Goshka Macuga, Untitled, Zachęta National Gallery of Art, Warsaw, curator: Maria Brewińska, runs until 19 February, 2012
Ten letters, starts with “r”: a Jew (Go-Back-to-Israel), foreign national, trying to turn our Zachęta into a racket. You don’t know who? Then get up and drop by our National Gallery of Art. We’re talking about the former director of Zachęta, Anda Rottenberg. These were just a few examples of the type of mail she used to receive ten years ago. Zachęta attracted lots of attention back then with infamous exhibitions and installations, including Maurizio Cattelano’s La nona ora, depicting John Paul II crushed by a meteorite, Piotr Uklański’s Nazis, and Julita Wójcik’s seemingly innocuous Peeling potatoes. The letters that Rottenberg received back then, filled with anti-Semitic drivel, sent both from Poland and from abroad (e.g. Chicago) have just been presented to a wider audience. It’s not metaphor, it’s pure history.
It’s shocking how literal some of the quotes included in Goshka Macuga’s Untitled are. The exhibition revolves around a few unpleasant stories with art taking centre stage in all of them. That’s Zachęta with all its baggage – from the death of Narutowicz up to the attacks on artists during Rottenberg’s reign. Macuga mixed the documents from the Gallery’s archive with her own works and interventions.
Opposite the glass cabinet where the letters are displayed, the artist hung a huge tapestry woven to resemble a particular photograph. At first glance the tapestry depicts a scene from one of Tadeusz Kantor’s happenings, during which a group of postmen carried a giant letter addressed to the Foksal Gallery. Inspired by Kantor, Macuga reconstructed that situation by having a letter addressed to Zachęta and postmen in uniforms from the 1990s. Stamps covering the humongous envelope have Lech Wałęsa’s face on them. So we’re in Poland that’s already free from socialist chains. And the tapestry only adds significance to the entire event. The sender remains nameless.

▶ _ENTRIES PROVIDED_:
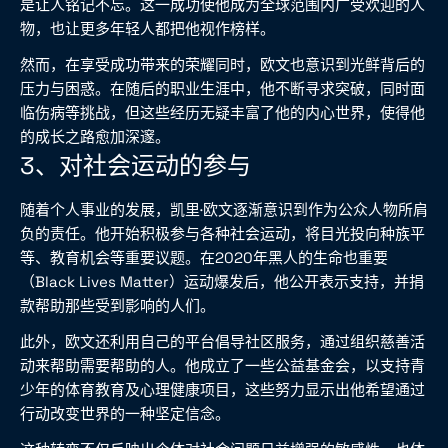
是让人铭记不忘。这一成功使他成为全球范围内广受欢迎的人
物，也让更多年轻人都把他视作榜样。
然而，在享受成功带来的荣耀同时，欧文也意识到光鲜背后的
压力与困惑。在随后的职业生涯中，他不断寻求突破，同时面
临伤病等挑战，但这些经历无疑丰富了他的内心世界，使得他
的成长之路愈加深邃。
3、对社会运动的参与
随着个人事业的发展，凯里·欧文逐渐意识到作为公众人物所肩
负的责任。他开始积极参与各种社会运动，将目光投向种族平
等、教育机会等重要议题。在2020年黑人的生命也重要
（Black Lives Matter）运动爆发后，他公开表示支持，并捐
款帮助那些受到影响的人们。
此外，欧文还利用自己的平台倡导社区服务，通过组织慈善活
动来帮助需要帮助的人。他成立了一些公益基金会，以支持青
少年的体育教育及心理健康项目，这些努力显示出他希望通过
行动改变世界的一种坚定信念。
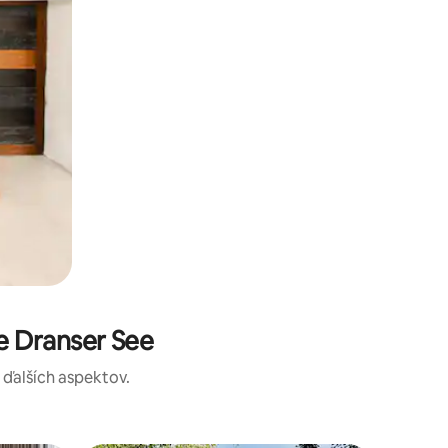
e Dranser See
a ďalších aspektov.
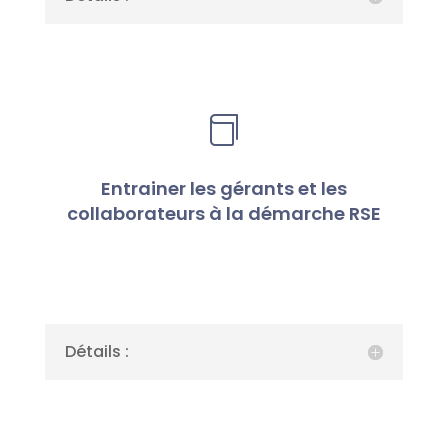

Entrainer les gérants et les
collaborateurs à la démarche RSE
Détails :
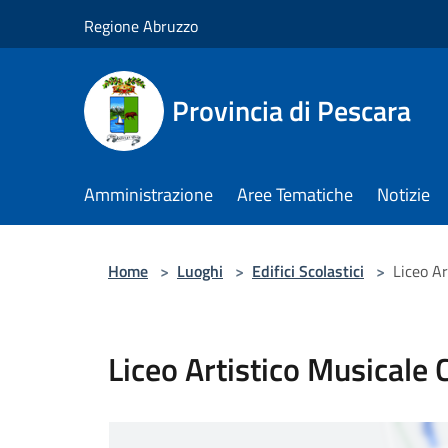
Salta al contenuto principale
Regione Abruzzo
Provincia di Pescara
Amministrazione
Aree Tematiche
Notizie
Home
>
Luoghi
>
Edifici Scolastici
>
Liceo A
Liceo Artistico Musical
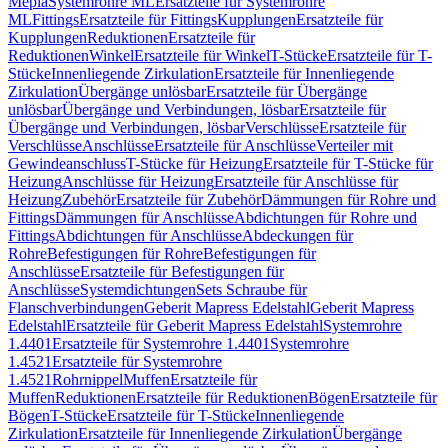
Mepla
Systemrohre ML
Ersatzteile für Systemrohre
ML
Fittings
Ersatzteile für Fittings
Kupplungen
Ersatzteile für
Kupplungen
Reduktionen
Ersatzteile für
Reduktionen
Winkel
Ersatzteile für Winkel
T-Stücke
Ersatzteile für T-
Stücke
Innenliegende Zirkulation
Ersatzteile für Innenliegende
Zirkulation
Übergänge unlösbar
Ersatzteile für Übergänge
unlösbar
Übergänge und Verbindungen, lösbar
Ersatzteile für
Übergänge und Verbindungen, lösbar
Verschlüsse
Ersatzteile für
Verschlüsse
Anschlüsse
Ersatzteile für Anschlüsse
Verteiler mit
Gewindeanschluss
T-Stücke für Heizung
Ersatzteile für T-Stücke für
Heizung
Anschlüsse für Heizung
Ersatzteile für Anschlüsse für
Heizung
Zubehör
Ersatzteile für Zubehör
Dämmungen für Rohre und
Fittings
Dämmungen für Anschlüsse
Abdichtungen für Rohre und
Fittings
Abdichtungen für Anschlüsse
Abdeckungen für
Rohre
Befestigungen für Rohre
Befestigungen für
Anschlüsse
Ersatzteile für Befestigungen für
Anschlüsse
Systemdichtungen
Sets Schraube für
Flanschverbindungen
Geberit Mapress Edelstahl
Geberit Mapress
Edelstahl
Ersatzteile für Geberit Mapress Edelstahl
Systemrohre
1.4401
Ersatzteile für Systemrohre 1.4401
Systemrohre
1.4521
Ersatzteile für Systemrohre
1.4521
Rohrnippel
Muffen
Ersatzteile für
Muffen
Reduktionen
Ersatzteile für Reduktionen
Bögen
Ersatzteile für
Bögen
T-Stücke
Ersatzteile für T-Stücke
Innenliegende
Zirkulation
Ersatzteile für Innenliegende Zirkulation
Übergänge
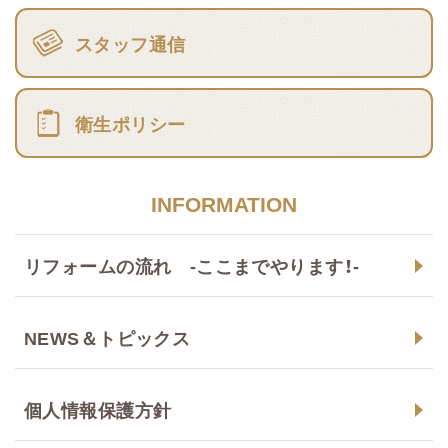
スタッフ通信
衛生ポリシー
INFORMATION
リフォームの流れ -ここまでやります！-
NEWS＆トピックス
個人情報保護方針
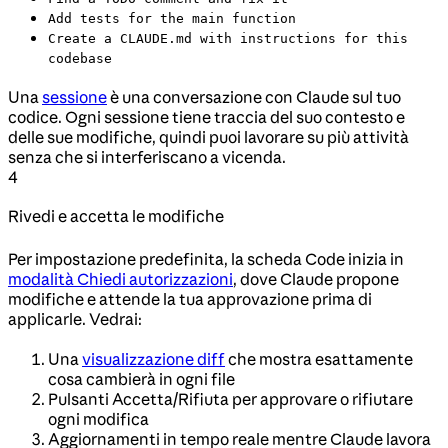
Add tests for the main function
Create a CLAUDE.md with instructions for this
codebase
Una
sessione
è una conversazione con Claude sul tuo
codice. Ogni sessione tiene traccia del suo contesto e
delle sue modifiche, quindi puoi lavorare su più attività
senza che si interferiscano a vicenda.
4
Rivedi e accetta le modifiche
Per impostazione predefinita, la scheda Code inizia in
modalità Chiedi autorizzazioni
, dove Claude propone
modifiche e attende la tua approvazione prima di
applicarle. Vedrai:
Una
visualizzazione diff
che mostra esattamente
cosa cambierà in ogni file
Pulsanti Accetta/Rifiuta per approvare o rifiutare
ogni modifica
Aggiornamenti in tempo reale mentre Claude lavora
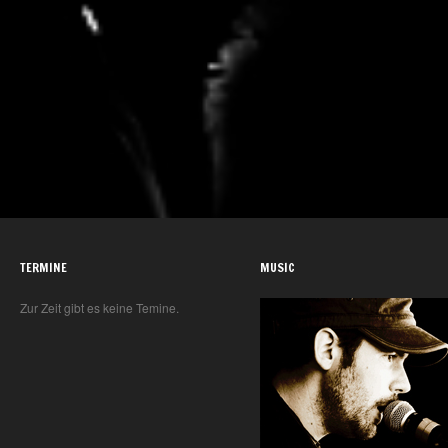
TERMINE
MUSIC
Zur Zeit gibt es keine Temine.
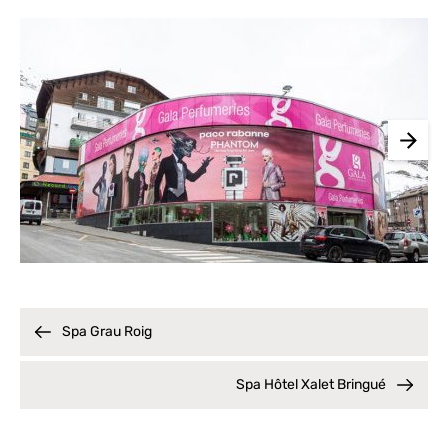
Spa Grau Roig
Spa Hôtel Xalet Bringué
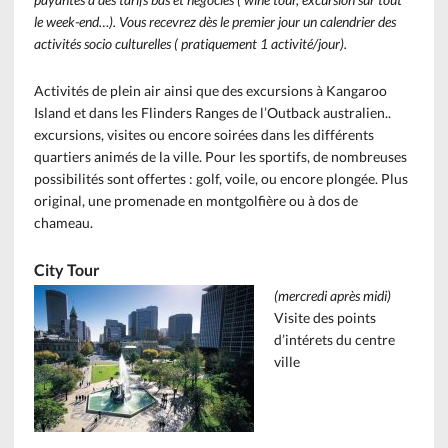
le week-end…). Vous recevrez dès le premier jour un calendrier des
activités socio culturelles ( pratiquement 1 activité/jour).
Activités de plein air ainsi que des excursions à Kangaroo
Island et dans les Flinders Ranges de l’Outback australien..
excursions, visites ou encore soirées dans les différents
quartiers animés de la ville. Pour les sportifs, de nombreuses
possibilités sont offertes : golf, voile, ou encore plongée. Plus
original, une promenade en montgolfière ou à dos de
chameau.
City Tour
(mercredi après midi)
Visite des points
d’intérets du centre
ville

---

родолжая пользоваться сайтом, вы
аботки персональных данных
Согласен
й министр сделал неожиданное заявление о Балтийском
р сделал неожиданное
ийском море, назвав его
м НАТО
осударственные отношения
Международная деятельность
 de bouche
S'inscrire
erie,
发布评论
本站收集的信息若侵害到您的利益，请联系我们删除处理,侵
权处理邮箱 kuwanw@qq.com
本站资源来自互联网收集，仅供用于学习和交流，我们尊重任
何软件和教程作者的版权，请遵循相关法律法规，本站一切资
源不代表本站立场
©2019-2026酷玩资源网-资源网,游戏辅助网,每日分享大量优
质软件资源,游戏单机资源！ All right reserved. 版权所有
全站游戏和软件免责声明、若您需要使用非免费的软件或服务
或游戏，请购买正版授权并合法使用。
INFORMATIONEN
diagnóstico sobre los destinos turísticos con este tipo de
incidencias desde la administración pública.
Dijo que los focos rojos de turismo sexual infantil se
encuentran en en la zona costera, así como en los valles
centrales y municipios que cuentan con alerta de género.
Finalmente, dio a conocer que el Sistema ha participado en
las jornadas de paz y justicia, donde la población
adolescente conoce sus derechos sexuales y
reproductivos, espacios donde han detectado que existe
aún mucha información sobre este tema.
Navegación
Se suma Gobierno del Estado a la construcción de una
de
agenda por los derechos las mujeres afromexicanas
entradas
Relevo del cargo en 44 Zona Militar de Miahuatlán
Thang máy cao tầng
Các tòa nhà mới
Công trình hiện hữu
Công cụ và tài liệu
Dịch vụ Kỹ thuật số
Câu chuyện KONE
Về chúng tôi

--

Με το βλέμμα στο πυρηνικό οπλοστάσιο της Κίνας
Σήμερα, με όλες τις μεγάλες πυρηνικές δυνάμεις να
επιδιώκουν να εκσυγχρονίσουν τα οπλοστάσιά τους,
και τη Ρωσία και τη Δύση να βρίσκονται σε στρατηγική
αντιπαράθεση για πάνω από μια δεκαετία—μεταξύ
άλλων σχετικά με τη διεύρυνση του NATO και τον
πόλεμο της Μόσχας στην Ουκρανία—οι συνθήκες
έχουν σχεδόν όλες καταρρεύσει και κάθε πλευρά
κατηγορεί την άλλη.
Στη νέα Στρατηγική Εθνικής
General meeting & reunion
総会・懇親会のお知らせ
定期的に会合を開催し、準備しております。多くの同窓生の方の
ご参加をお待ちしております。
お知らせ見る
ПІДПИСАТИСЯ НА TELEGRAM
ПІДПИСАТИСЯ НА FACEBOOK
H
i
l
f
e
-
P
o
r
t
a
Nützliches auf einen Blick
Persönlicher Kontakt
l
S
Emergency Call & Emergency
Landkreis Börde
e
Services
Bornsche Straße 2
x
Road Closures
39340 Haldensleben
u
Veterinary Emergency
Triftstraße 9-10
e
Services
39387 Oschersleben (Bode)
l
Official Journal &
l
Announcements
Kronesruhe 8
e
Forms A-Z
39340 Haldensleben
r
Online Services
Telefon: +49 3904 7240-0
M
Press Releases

▶ _REQUIRED TASKS_:
A – Restate word for word the part of the exhibition review between "It’s shocking how" and "works and interventions.", inclusive.
B – Quote the lines of the records between the line holding "родолжая пользоваться сайтом, вы" and the line holding "本站资源来自互联网收集，仅供用于学习和交流，我们尊重任", inclusive.
The exhibition review and the records have no connection to each other.

▶ _TASK-BY-TASK RESULTS_:
A –
It’s shocking how literal some of the quotes included in Goshka Macuga’s Untitled are. The exhibition revolves around a few unpleasant stories with art taking centre stage in all of them. That’s Zachęta with all its baggage – from the death of Narutowicz up to the attacks on artists during Rottenberg’s reign. Macuga mixed the documents from the Gallery’s archive with her own works and interventions.

B –
родолжая пользоваться сайтом, вы
аботки персональных данных
Согласен
й министр сделал неожиданное заявление о Балтийском
р сделал неожиданное
ийском море, назвав его
м НАТО
осударственные отношения
Международная деятельность
 de bouche
S'inscrire
erie,
发布评论
本站收集的信息若侵害到您的利益，请联系我们删除处理,侵
权处理邮箱 kuwanw@qq.com
本站资源来自互联网收集，仅供用于学习和交流，我们尊重任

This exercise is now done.